Les faits : Durant l'été 2016, plusieurs incidents relatifs au Galaxy Note 7 de Samsung ont lieu autour du monde. En cause, la batterie du dernier téléphone du constructeur coréen qui aurait une fâcheuse tendance à exploser. Des photos et des vidéos de smartphones en feu commencent à se propager sur les réseaux sociaux, jusqu'à ce que le chaebol prenne des mesures : le 12 septembre, il appelle à ne plus utiliser le produit et rappelle les téléphones pour risque d'explosion avant de suspendre leur production début octobre. Entre temps, la marque chute de 8% en bourse.

Les enseignements : "Avec la course à l'innovation que se livrent Samsung et Apple, le risque d'un accident industriel est plus exacerbé. Beaucoup d'entreprises ont tendance à rester dans le déni, à accuser les consommateurs, mais Samsung a relativement bien et rapidement réagi en reconnaissant ses torts et en rappelant les produits avec responsabilité."

Michel et Augustin et ses proximités politiques


Les faits : le 30 mai 2016, Michel et Augustin accueille François Fillon dans ses locaux à Boulogne-Billancourt dans le cadre de ses rencontres "Boire une vache avec". Si la marque de biscuit est habituée à recevoir des personnalités de tous bords, politiques ou non (le cuisinier Yannick Alléno, la ministre Ségolène Royal), le cofondateur Augustin Paluel-Marmont profite de cette soirée pour afficher son soutien au "seul homme politique à formuler un horizon politique pour la France". Portés par le soutien affiché de la Manif pour Tous pour François Fillon, des internautes ont accusé quelques mois plus tard l'entreprise française de soutenir le collectif.
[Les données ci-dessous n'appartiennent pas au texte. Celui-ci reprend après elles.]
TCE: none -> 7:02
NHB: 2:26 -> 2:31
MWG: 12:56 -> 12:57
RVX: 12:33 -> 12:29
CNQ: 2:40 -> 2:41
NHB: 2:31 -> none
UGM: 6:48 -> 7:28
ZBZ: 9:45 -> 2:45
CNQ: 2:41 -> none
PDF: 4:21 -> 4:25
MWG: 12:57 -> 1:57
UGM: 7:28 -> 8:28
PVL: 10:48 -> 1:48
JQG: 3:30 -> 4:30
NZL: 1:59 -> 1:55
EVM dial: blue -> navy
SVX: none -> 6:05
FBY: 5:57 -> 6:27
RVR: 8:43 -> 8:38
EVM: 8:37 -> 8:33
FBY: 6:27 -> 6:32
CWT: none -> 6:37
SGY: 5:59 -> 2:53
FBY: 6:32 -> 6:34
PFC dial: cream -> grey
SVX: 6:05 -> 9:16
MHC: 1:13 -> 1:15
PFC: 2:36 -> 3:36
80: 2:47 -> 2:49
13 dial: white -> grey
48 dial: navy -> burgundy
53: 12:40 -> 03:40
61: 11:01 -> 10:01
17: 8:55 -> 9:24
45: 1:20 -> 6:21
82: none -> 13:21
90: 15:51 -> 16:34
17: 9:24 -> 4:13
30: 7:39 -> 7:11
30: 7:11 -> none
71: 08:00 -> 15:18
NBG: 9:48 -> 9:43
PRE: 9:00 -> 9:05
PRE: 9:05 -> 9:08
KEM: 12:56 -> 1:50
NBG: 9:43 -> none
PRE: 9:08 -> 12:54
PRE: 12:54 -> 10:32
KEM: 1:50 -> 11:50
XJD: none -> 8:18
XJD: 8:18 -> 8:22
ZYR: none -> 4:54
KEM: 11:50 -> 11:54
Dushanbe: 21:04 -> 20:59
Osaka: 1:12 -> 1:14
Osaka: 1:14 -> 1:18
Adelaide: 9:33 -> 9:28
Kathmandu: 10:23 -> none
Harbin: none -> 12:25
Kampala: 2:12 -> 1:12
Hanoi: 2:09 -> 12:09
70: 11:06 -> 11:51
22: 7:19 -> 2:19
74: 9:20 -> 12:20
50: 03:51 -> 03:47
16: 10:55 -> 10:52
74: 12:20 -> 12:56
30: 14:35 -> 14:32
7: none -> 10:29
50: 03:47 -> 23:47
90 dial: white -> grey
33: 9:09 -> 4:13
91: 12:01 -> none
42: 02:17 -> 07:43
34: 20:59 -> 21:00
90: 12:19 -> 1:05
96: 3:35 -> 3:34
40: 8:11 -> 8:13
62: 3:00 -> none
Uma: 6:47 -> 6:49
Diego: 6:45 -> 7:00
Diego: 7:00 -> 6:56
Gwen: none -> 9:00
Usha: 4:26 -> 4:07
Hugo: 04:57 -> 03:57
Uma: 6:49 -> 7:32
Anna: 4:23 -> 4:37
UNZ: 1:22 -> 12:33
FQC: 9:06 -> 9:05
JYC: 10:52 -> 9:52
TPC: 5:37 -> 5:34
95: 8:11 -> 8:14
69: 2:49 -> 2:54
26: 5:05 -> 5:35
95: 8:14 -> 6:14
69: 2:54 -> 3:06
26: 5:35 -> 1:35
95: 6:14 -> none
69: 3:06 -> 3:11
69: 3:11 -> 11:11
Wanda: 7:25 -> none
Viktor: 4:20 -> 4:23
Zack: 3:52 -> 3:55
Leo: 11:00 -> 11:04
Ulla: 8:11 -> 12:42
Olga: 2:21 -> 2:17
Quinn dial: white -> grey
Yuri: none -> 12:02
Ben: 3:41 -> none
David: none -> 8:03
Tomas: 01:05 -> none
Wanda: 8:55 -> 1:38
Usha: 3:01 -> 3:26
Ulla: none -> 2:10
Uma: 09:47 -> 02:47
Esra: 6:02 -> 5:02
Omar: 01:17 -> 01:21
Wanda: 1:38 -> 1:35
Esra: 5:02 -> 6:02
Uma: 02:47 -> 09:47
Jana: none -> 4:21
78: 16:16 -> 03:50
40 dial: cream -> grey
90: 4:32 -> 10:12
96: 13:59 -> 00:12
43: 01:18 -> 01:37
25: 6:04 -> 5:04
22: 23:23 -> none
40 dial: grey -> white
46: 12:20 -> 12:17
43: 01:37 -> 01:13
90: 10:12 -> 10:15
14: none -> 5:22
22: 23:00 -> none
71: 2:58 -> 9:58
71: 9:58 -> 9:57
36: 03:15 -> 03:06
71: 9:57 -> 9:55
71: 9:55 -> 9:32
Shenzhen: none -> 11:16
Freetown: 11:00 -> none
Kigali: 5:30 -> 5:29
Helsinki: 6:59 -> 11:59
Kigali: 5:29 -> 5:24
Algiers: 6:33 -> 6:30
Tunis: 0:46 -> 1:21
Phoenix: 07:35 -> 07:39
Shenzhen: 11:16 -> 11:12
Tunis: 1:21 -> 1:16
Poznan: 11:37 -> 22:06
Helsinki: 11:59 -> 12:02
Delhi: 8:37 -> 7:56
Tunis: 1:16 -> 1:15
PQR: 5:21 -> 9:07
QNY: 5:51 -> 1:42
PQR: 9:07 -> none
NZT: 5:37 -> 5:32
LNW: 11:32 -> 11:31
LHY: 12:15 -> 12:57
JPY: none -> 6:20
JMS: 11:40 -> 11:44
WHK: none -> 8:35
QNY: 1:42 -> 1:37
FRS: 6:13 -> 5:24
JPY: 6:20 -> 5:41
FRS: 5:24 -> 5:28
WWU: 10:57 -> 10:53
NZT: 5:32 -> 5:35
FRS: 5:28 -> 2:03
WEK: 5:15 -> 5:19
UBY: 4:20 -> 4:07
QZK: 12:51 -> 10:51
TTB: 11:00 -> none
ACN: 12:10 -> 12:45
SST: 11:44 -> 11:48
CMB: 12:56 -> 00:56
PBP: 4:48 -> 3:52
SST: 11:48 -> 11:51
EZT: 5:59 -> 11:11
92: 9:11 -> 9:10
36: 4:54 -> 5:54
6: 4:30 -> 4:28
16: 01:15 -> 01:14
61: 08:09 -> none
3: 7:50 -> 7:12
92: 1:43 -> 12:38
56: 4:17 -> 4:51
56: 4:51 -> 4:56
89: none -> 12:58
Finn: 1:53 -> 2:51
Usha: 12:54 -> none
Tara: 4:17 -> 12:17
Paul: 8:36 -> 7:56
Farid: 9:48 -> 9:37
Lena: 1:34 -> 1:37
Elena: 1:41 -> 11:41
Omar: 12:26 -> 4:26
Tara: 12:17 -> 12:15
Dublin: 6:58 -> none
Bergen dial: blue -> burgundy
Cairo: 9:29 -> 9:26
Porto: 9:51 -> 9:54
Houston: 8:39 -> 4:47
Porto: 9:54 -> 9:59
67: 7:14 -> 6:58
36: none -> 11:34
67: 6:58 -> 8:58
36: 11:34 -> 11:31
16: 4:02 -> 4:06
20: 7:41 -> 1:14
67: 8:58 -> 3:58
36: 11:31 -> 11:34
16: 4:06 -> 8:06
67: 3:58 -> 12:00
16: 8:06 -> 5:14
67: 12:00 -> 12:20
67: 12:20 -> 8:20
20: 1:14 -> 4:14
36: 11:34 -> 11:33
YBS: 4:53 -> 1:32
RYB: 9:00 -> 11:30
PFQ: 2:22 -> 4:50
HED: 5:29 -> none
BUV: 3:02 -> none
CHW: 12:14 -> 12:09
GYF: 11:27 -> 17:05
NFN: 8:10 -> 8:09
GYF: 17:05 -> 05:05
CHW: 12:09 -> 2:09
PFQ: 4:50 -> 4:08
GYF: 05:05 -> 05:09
En cause, en vrac : distribution de cookies dans la start-up Gens de confiance, soutien de la fondation Jérôme Lejeune... Les trublions du goût, malgré leur démenti, se sont rapidement vus qualifiés d'homophobes et anti-IVG.

Les enseignements : "Michel et Augustin s'est retrouvé associé à un homme politique, or une marque doit rester neutre. Au départ le concept est intelligent : inviter des personnalités politiques à découvrir le fonctionnement d'une entreprise innovante. Cependant l'entreprise a dépassé la ligne rouge en faisant l'éloge du candidat de droite à la présidentielle. Si le problème ne vient pas spécialement de François Fillon, ce choix a néanmoins permis à certains internautes de faire le lien avec la Manif pour Tous par la suite. Le côté Vieille France, que partagent François Fillon et Michel et Augustin s'est retourné contre la marque alors que c'est ce qui a fait son succès."